# DOCUMENT TEXT:
-=-=-=-=-

# Couple of things dealing with PJ's Square One



## pjsbrent (Nov 4, 2010)

Hello,

Sorry I haven't been on in a while but I was very please to meet some of you at the store. I have an idea for any of you that are having a hard time finding live items and I hope it works out for everyone. What I would like is for people on here to tell me what they want that they can't get anywhere else or if they find it to be over priced else where. If there is enough demand I'll lt you know the price in advanced and bring it in. Let me know if you like this idea and what you would want. Oh and fresh water only. 

Thanks,
Brent
PJ's Square One.


----------



## pjsbrent (Nov 4, 2010)

-=-=-=-=-

# CHALLENGES:
1. Rewrite the forum post starting at "# Couple of" and ending at "PJ's Square One.", putting "freshwater" in place of "fresh water".
2. Summarize the forum post in two sentences.
The records placed after this point are separate from the forum post.

-=-=-=-=-

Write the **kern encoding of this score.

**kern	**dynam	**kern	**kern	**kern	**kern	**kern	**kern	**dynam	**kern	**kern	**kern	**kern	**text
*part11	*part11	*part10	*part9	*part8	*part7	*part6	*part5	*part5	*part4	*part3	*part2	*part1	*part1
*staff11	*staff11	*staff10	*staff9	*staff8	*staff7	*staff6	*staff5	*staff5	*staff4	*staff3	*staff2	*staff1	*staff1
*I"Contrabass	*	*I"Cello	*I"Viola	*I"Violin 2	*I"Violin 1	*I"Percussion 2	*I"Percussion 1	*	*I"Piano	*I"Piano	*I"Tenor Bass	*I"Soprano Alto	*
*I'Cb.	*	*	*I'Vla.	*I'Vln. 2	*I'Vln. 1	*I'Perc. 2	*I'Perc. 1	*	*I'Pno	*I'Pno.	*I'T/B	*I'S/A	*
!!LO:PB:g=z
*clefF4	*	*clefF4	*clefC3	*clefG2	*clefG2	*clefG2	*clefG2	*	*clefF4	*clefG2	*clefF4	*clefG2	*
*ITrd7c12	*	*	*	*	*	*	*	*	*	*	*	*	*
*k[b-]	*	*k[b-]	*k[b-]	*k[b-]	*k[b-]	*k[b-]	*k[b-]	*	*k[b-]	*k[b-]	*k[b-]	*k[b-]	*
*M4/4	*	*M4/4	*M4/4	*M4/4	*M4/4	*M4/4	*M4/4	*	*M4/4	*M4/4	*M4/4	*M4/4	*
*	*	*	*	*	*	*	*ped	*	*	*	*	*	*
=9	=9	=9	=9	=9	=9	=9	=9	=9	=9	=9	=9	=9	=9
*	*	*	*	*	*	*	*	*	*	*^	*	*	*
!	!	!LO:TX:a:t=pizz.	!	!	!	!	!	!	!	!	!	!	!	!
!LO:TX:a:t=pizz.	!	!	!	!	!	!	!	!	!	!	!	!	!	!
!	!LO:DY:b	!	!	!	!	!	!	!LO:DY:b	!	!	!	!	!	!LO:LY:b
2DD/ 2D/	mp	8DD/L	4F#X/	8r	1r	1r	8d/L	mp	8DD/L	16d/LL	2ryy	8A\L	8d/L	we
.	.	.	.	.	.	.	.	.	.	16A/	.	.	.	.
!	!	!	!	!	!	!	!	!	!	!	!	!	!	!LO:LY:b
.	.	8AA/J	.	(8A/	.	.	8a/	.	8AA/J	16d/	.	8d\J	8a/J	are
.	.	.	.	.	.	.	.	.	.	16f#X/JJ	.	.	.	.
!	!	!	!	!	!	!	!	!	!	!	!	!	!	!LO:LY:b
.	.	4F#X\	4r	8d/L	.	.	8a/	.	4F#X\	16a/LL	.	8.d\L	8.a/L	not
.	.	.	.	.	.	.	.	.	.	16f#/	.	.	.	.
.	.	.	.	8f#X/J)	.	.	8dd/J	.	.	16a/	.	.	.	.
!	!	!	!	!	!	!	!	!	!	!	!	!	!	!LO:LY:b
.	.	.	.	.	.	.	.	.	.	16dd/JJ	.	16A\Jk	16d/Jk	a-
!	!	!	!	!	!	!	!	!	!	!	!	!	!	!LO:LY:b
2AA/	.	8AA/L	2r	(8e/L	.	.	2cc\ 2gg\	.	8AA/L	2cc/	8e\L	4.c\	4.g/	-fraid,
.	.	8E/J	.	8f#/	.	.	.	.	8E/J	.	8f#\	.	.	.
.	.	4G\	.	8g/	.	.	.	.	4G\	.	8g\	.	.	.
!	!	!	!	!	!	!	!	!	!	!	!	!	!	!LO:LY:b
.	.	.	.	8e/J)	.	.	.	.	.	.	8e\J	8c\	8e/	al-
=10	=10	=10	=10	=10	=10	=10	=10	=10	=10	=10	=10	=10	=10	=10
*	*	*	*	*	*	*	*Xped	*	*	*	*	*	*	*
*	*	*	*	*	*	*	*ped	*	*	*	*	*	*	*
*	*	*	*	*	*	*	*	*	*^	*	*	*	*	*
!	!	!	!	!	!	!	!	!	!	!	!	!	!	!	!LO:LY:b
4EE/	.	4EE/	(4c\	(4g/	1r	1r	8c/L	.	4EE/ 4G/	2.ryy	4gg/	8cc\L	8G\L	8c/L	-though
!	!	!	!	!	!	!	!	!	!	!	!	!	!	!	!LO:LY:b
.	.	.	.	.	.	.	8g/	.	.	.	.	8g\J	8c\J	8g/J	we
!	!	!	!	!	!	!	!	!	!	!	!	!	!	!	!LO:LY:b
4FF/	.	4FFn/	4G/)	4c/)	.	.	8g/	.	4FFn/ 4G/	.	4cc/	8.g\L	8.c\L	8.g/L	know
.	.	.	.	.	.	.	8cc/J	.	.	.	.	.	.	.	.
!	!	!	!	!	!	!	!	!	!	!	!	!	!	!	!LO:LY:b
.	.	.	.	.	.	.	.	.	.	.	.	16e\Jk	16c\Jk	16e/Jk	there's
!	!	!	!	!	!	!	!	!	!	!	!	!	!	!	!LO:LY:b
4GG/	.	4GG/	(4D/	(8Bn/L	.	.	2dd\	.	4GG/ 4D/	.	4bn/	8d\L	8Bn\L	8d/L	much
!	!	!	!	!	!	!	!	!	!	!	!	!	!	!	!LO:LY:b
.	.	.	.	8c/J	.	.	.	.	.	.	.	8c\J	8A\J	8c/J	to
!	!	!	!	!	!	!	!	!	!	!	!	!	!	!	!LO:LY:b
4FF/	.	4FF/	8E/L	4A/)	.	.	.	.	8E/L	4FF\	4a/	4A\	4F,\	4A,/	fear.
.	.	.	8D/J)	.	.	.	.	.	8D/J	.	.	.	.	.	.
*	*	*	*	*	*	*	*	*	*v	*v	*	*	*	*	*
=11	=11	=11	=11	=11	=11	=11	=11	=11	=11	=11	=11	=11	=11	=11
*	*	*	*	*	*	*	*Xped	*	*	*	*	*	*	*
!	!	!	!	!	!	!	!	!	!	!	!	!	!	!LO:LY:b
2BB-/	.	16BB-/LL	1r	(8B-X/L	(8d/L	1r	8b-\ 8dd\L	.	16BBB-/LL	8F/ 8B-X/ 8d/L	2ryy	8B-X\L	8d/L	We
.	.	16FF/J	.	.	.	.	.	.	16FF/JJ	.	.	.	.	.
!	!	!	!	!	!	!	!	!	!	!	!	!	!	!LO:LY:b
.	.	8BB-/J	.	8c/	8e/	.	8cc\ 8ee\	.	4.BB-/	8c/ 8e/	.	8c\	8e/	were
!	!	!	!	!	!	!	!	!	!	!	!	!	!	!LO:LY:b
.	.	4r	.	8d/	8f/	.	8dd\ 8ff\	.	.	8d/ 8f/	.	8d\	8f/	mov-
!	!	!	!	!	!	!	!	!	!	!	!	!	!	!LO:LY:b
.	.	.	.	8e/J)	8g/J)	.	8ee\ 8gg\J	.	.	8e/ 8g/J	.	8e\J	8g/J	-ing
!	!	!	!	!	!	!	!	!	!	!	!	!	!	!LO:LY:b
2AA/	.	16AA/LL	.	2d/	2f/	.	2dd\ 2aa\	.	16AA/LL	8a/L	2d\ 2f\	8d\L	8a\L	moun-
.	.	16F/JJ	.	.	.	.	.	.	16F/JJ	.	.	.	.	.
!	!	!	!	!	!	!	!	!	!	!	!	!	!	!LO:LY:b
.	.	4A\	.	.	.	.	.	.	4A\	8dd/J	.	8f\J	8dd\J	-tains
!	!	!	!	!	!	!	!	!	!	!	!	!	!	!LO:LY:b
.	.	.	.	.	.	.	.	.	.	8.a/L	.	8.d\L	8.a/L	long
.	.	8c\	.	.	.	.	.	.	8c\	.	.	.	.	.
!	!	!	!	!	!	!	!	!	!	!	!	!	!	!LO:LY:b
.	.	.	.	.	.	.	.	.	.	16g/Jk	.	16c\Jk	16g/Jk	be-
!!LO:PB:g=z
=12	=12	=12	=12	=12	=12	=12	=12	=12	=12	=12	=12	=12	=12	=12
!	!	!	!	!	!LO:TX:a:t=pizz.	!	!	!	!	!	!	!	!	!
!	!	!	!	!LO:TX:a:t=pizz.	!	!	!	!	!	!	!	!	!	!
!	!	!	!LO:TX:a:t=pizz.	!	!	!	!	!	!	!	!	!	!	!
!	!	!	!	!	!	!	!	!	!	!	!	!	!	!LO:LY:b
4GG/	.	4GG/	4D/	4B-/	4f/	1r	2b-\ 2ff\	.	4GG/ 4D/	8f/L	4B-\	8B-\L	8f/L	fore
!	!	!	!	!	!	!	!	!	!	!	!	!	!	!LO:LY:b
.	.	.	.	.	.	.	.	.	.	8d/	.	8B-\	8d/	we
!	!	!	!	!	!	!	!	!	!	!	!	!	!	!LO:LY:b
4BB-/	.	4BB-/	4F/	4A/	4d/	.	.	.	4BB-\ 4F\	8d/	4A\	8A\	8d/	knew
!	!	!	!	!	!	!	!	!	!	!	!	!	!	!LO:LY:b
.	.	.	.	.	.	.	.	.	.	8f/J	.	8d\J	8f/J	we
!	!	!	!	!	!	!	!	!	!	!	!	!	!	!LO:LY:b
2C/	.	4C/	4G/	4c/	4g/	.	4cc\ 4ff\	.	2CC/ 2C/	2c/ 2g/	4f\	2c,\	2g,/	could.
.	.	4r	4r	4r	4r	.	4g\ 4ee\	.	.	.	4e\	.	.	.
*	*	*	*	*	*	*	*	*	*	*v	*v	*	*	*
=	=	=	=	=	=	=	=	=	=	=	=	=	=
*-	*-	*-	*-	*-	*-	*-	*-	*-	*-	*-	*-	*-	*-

-=-=-=-=-

# FINAL RESULTS:
1.
# Couple of things dealing with PJ's Square One



## pjsbrent (Nov 4, 2010)

Hello,

Sorry I haven't been on in a while but I was very please to meet some of you at the store. I have an idea for any of you that are having a hard time finding live items and I hope it works out for everyone. What I would like is for people on here to tell me what they want that they can't get anywhere else or if they find it to be over priced else where. If there is enough demand I'll lt you know the price in advanced and bring it in. Let me know if you like this idea and what you would want. Oh and freshwater only. 

Thanks,
Brent
PJ's Square One.

2. Brent of PJ's Square One apologizes for not having been on in a while and says he was pleased to meet some of the members at the store. He asks people to tell him which live items they can't get anywhere else or find overpriced elsewhere, and offers to give the price in advance and bring them in if there is enough demand, for fresh water only.